I enable indexer acknowledgment on the forwarder, set the useACK attribute to true in outputs.conf. It is effective, but we still can't search some logs on the indexer, but they were more less than before.
I want to know, do we have some methods to find what happened? For example, the connection problem or the forwarder problem or indexer problem.
Thanks a lot!
To place to check are $SPLUNK_HOME/var/log/splunk/splunkd.log AND $SPLUNK_HOME/var/log/splunk/metrics.log. The splunk.log will contain information on where the forwarder is having problems connecting to the indexer. Metrics.log contains how many bytes are sent and whats happening in the queues.
Dumb question have you configured your forwarder to send to the indexer?
Also run $SPLUNK_HOME/bin/splunk list monitor and see if your time is listed.
To clarify what bmacias84 said, on the forwarder, check splunkd.log and metrics.log.
Other places to look:
Search index=_internal and look for errors relating to the forwarder by IP address/hostname.
Are the search results all coming from the same source files? Are the missing events from just one or two source files on the forwarder? If so, check log file permissions on the forwarder. (But don't run the Splunk forwarder as root, that is a security issue.)
Do you have anything set up to route data to different indices? If so, double check that this input is not going to the wrong index.
We do some checking and troubleshooting, but there are still some problems. Please see the checking process below.

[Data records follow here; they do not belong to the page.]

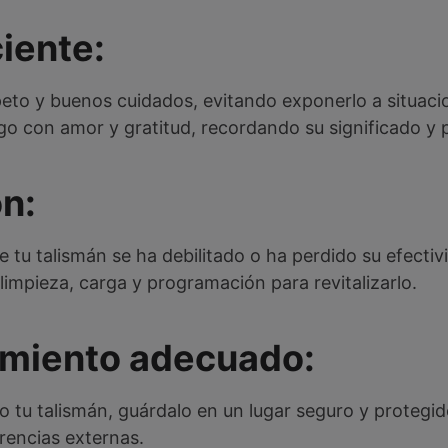
ciente:
peto y buenos cuidados, evitando exponerlo a situaci
igo con amor y gratitud, recordando su significado y 
ón:
de tu talismán se ha debilitado o ha perdido su efectiv
impieza, carga y programación para revitalizarlo.
amiento adecuado:
 tu talismán, guárdalo en un lugar seguro y protegid
erencias externas.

1. The search results are all coming from the same source.
2. The missing events are from one source file.
3. I think the log file permissions are OK, because we can receive most of the events in this log file.
4. We didn't set up to route data to different indices.
5. We checked splunkd.log and metrics.log.
6. We found there were a lot of error events about connection failed in splunkd.log.
7. We didn't find any error or warn event in metrics.log.
8. We enable indexer acknowledgment on the forwarder, and set the useACK attribute to true in outputs.conf.
9. It is effective, but we still can't receive all events, but there were more less than before. (Only lost less than 10 events per day after enabling indexer acknowledgment on the forwarder. If we don't enable indexer acknowledgment, it will lost much more than 10 events per day.)
Based on your trouble-shooting inside of Splunk ('connection failed'), I'd suggest:
Related to system performance: http://docs.splunk.com/Documentation/Splunk/6.3.0/ReleaseNotes/SplunkandTHP
Although this doesn't address the exact problem you are having, it may be helpful to see if there is an overall delay in indexing events: http://docs.splunk.com/Documentation/Splunk/6.3.0/Troubleshooting/Troubleshootingeventsindexingdelay
Fairly thorough discussion of system performance analysis wrt Splunk here: https://wiki.splunk.com/Community:PerformanceTroubleshooting
We will check our network first because we found a lot of packets were dropped.